| What you will do |
Two lines mark the range in the entries below: the one holding "percent: 81" and the one holding "- name: Chenier, Courtney". Set down those two and all lines between them, exactly.

| Records for this exercise |

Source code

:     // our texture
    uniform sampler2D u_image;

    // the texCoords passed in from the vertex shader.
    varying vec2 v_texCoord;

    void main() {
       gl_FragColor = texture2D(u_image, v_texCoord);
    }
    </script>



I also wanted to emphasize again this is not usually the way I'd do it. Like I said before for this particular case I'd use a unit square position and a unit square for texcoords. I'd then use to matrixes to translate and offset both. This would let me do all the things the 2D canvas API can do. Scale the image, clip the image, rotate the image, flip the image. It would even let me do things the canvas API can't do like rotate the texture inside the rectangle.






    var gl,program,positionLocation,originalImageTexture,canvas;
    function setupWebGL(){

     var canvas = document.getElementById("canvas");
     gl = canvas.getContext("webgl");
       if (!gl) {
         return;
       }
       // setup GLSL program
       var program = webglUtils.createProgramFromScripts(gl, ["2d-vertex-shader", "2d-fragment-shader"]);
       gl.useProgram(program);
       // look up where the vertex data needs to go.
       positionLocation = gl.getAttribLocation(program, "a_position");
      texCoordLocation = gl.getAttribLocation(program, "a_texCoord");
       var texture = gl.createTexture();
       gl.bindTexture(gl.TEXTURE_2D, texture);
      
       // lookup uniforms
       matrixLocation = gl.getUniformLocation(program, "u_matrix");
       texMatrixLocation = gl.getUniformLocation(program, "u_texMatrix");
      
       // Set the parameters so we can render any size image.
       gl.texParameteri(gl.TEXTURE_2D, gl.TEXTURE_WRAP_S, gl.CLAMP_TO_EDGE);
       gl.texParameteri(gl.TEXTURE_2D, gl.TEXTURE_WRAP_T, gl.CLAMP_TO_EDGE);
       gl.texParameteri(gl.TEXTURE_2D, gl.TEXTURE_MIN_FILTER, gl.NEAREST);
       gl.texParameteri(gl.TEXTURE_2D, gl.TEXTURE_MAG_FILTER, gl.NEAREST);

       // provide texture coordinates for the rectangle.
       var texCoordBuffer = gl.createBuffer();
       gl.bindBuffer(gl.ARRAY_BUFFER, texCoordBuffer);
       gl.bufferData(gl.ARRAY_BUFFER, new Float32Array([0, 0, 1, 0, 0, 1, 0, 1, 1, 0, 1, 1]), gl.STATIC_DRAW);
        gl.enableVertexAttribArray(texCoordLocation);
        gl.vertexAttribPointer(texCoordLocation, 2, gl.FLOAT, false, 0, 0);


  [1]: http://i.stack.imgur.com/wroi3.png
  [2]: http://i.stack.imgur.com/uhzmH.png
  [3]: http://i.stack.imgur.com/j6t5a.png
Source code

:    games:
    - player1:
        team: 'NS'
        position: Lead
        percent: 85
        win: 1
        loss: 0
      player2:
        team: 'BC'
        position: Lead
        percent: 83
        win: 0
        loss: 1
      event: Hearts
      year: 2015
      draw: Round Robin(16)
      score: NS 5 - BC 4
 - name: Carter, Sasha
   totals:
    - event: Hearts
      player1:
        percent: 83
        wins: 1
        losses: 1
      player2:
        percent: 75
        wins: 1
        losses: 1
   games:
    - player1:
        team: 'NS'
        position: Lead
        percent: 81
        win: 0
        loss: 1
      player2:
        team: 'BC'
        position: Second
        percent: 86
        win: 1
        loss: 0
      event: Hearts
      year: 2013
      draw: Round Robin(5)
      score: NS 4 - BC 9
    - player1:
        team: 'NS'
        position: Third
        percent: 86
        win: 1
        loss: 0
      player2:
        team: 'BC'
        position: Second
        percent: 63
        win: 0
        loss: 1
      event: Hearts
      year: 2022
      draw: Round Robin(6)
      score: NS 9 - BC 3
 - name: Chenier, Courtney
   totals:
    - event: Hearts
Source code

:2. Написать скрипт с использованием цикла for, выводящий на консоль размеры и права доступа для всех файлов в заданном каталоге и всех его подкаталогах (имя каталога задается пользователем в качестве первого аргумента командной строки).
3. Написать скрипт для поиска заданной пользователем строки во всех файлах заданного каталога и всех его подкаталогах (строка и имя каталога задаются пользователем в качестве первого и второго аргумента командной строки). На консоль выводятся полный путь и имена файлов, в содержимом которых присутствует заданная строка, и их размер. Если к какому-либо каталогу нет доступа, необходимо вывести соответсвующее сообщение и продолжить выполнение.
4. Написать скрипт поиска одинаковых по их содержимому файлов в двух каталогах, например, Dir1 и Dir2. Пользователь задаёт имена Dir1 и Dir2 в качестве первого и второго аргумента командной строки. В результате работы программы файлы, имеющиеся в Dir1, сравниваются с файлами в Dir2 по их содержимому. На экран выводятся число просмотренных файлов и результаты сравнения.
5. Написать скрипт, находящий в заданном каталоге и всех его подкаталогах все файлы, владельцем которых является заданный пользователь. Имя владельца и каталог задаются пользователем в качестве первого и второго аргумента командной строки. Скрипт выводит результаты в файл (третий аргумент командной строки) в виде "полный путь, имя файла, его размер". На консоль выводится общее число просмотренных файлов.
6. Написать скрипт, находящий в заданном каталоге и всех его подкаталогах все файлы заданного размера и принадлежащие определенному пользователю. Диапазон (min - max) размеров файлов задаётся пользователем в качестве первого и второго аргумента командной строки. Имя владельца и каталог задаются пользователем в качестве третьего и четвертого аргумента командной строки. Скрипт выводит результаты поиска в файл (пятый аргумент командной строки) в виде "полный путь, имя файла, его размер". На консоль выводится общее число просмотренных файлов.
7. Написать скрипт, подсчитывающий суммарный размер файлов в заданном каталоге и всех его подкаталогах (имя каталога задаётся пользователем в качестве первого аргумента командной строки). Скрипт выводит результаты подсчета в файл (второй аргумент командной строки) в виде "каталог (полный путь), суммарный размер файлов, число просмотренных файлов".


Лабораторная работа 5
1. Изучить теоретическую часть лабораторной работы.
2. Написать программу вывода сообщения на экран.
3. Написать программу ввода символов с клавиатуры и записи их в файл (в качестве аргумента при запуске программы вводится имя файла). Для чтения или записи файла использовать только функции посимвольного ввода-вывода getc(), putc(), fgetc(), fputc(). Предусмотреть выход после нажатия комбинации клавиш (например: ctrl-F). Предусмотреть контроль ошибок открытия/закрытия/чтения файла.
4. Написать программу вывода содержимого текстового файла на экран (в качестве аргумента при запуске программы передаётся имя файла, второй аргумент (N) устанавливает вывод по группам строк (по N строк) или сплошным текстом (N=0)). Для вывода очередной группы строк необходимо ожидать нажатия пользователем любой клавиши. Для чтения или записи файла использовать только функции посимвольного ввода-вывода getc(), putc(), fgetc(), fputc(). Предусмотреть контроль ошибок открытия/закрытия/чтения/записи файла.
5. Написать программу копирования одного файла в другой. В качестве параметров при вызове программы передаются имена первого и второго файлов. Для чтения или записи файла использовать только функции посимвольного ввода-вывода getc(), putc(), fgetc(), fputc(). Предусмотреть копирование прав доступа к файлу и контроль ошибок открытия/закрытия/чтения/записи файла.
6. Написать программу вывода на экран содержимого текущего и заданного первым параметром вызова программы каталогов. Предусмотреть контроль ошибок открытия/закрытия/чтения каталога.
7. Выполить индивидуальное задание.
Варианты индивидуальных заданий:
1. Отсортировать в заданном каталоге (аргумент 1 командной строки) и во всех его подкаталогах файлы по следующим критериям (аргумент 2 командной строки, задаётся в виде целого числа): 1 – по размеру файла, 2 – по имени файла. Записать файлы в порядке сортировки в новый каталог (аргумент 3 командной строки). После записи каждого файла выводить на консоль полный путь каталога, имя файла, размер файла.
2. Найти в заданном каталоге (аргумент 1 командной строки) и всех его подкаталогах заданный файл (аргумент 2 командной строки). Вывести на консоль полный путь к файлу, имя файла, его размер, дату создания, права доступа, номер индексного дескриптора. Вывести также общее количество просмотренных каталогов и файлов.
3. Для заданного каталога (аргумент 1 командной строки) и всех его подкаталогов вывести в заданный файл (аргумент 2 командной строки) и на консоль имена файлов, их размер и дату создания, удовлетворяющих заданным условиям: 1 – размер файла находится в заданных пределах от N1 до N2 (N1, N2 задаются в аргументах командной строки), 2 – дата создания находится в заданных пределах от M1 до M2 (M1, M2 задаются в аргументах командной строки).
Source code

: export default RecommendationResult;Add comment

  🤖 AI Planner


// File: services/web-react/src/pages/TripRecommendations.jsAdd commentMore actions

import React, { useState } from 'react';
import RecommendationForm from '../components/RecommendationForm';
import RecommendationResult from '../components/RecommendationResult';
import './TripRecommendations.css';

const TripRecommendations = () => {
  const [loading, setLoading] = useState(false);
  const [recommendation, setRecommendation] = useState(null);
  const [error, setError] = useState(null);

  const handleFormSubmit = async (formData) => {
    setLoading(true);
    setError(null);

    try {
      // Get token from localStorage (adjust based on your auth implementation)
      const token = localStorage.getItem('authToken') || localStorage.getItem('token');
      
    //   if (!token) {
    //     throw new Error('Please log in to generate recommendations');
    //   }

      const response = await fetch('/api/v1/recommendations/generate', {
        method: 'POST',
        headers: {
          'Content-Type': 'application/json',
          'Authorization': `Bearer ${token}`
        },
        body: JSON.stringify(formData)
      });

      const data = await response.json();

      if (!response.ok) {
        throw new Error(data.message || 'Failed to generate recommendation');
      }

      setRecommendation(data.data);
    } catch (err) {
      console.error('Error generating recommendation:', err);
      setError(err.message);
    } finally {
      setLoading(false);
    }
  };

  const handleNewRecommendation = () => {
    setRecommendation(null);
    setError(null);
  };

| Solved exercise |
        percent: 81
        win: 0
        loss: 1
      player2:
        team: 'BC'
        position: Second
        percent: 86
        win: 1
        loss: 0
      event: Hearts
      year: 2013
      draw: Round Robin(5)
      score: NS 4 - BC 9
    - player1:
        team: 'NS'
        position: Third
        percent: 86
        win: 1
        loss: 0
      player2:
        team: 'BC'
        position: Second
        percent: 63
        win: 0
        loss: 1
      event: Hearts
      year: 2022
      draw: Round Robin(6)
      score: NS 9 - BC 3
 - name: Chenier, Courtney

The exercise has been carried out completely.